Hello William, I am looking at buying a small pie place (has 4 tables for dine in, most is take out). They make pies and sandwiches. The seller will be taking the main pastry chef with her, and doesn’t know if the rest of the staff will stay (two cashiers). Premises are leased (month to month). They have a good location, good reviews, and (from the reviews) good pies. She works in the business full time, so I am practically buying a job. How many times SDE would you say this is worth, and should the removable assets (coffee maker, oven, etc) be included in this price? Thank you for taking the time to read my comment.
Hello, and thanks for stopping by. I would say with the facts that you have given me, about 2 times SDE would be max. With the pastry chef leaving, make sure you get all of the recipes in writing. All of the furniture, fixtures, and equipment should stay and would be included in the 2 times SDE valuation. Be careful.
Great article and excellent info in the Q&A!
I’m helping a friend try to sell her business. Less than a year operating and no bookkeeping. I’m urging her to do the bookkeeping so we can get a discretionary earnings figure, but she wants to sell fast. Based on your discussions, it looks like she’ll need to just use depreciated value of all assets. Would you agree?
You are correct. Unfortunately, she’s probably going to lose money on the transaction.
These formula’s do not mention the real estate. Are the valuations based solely on earnings?

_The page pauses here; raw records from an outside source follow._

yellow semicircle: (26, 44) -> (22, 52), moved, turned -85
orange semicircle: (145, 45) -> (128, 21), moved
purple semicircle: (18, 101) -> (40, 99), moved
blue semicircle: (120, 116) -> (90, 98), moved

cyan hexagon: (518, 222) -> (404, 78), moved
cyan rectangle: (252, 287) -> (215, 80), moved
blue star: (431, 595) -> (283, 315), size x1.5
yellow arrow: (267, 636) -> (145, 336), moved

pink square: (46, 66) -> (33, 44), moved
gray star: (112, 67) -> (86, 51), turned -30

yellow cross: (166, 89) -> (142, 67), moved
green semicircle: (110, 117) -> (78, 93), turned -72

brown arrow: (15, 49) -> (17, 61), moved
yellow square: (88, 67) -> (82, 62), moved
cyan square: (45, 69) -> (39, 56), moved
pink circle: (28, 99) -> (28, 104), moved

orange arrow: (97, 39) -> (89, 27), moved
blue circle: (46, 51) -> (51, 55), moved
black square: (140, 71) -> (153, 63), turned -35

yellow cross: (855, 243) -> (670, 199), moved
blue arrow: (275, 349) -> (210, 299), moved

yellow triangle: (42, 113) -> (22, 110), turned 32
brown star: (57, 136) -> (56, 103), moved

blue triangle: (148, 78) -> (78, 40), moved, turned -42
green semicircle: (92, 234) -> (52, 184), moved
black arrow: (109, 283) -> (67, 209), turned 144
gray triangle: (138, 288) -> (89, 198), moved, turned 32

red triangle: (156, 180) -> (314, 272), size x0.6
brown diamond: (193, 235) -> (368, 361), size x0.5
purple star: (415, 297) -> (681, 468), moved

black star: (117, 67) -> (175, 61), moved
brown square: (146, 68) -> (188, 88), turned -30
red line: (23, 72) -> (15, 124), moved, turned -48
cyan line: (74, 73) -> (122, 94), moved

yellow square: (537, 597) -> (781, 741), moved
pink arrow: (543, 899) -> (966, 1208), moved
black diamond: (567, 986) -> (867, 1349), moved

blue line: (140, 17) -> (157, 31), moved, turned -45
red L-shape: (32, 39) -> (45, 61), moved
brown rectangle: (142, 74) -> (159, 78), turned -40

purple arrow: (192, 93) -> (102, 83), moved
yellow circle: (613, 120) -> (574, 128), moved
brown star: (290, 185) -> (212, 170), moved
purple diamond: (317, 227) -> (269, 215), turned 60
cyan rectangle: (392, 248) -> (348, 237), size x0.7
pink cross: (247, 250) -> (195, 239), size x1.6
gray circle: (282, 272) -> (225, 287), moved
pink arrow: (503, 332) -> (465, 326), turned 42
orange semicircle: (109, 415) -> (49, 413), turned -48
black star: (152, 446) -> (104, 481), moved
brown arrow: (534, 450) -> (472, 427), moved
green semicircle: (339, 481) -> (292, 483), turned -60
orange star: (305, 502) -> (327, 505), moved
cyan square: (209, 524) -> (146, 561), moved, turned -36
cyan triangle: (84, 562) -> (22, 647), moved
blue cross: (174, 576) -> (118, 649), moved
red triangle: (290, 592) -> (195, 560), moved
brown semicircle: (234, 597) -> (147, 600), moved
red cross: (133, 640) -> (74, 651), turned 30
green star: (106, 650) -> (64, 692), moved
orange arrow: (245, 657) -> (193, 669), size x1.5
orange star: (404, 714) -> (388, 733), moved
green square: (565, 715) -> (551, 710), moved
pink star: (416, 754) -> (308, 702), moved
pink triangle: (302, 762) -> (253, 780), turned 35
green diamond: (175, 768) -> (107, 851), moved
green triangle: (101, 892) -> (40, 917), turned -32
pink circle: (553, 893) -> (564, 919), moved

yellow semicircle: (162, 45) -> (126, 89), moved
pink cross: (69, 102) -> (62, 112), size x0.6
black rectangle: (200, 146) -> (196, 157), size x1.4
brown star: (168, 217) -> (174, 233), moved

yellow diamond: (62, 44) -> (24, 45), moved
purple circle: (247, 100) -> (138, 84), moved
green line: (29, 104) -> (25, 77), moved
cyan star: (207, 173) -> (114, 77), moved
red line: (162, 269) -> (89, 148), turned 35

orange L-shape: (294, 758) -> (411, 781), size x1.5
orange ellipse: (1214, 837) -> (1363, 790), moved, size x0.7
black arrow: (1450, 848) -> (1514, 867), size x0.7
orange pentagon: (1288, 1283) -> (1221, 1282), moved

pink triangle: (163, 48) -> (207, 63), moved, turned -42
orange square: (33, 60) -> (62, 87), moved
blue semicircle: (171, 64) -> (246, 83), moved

Bob, thanks for dropping in. In the article I state, “None of these appraisal guidelines include the value of any real estate. If the business owns real estate, the value of the realty should be added to the above guideline result.” Real estate is not included because the variance in value from location to location would be so great that it would render a business-only average valuation formula useless.
How does the years left on the lease effect the value or formula?
Roland, thanks for visiting. The lease is essential to value. For instance, if the buyer is acquiring the business with an SBA-guaranteed loan, the SBA requires a lease with the same term as the loan, usually 10 years. It’s incumbent upon the buyer to secure an extension of the existing lease or to negotiate a new lease with acceptable terms and conditions. This usually takes place during the due diligence phase of the business buying process.